__SUPPLIED DATA__:
◆ ◆ ◆
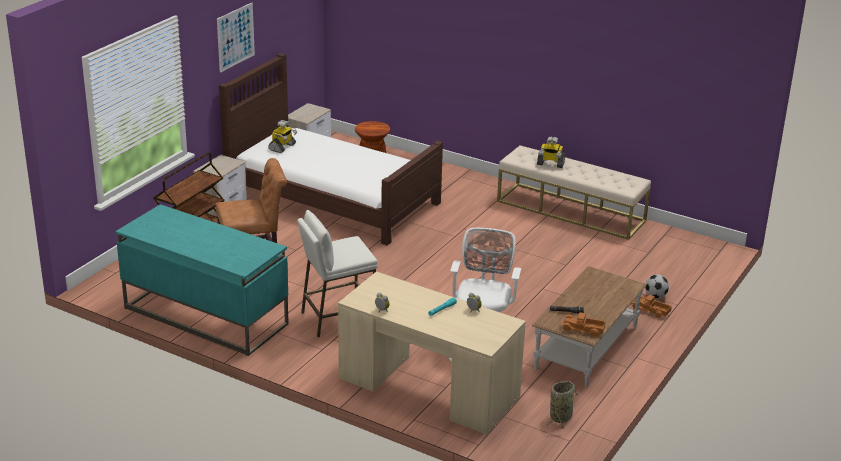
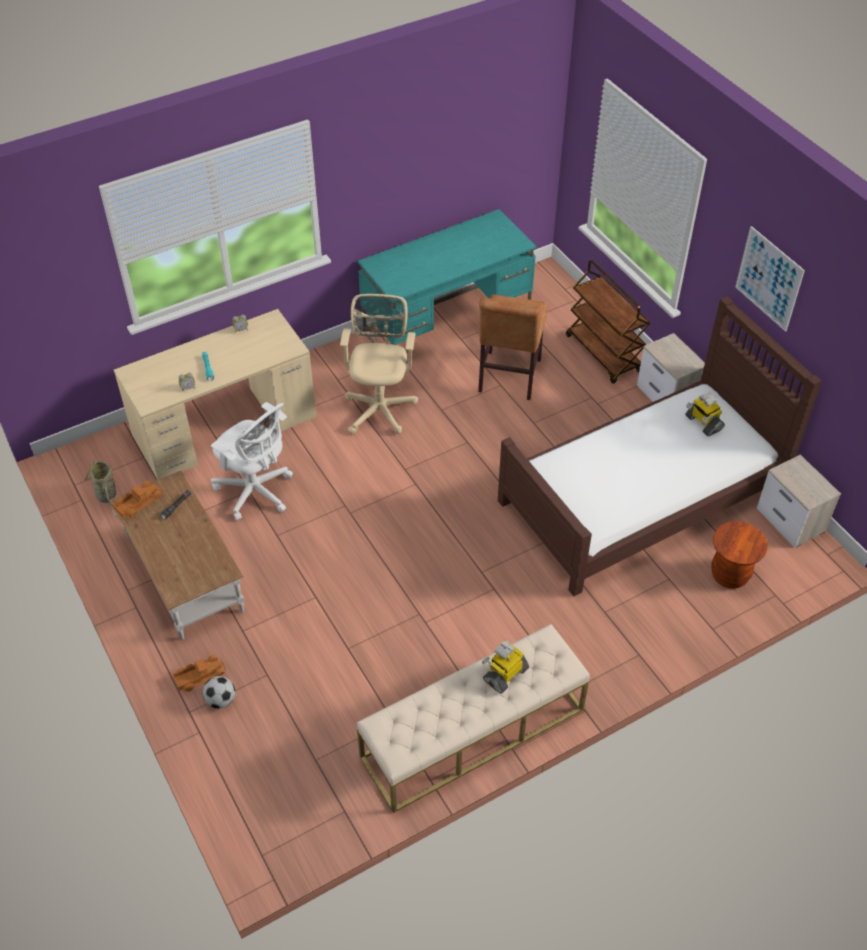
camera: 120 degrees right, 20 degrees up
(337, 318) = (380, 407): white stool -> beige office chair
◆ ◆ ◆
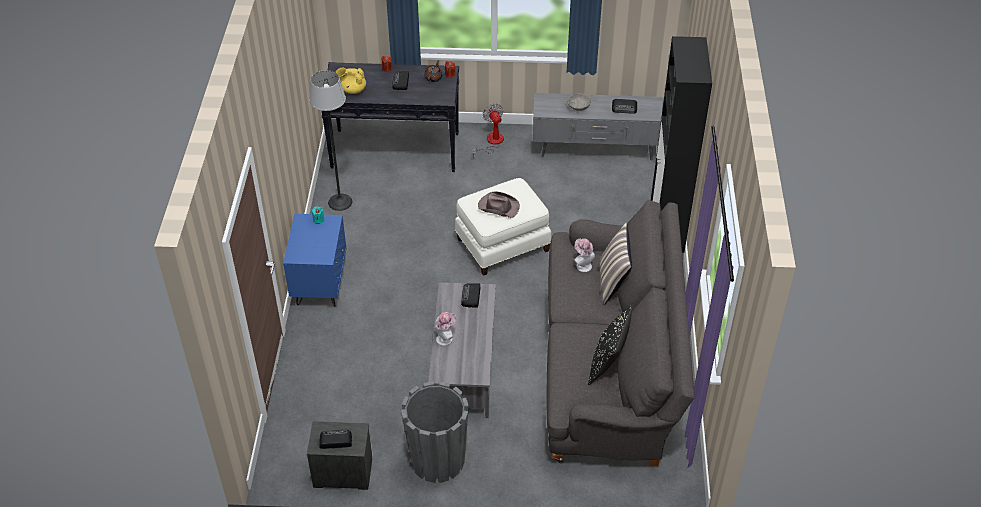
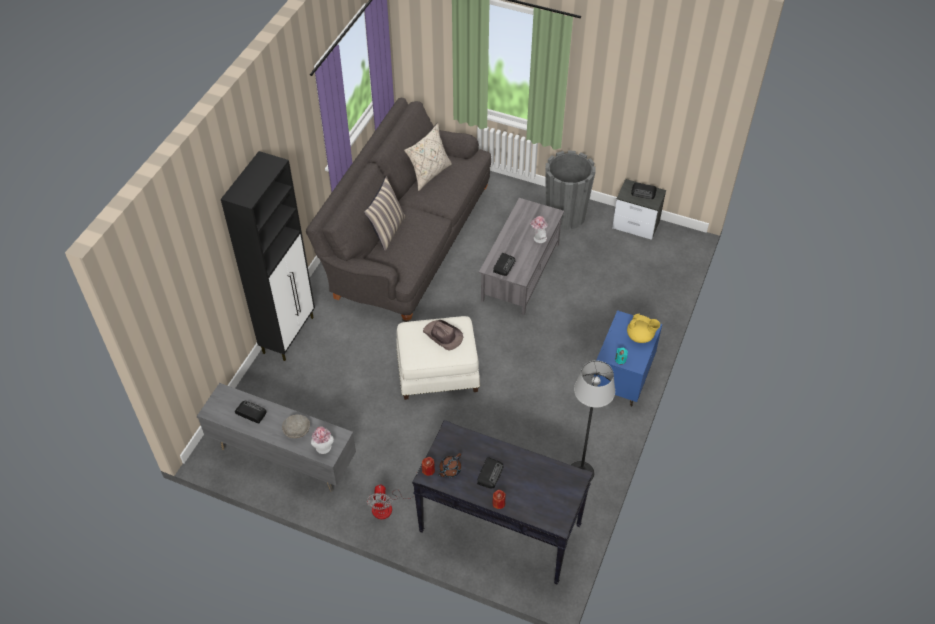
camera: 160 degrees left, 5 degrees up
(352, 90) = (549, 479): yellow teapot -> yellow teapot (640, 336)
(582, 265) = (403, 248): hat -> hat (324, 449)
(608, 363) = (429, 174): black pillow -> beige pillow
◆ ◆ ◆
__EXERCISE INSTRUCTIONS__: Quote the data above from the line containing "(582, 265) = (403, 248): hat" to the line containing "(608, 363) = (429, 174): black", inclusive, and stop.

__SOLUTION TO THE PROBLEM__:
(582, 265) = (403, 248): hat -> hat (324, 449)
(608, 363) = (429, 174): black pillow -> beige pillow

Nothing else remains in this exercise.